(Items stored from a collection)
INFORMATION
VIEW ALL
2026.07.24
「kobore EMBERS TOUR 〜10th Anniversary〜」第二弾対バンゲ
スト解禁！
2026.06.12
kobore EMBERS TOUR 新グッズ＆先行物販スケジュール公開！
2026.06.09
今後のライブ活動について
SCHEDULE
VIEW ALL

### What is required
Transcribe the text of every item above line by line, keeping each line unchanged.

### Answer section
INFORMATION
VIEW ALL
2026.07.24
「kobore EMBERS TOUR 〜10th Anniversary〜」第二弾対バンゲ
スト解禁！
2026.06.12
kobore EMBERS TOUR 新グッズ＆先行物販スケジュール公開！
2026.06.09
今後のライブ活動について
SCHEDULE
VIEW ALL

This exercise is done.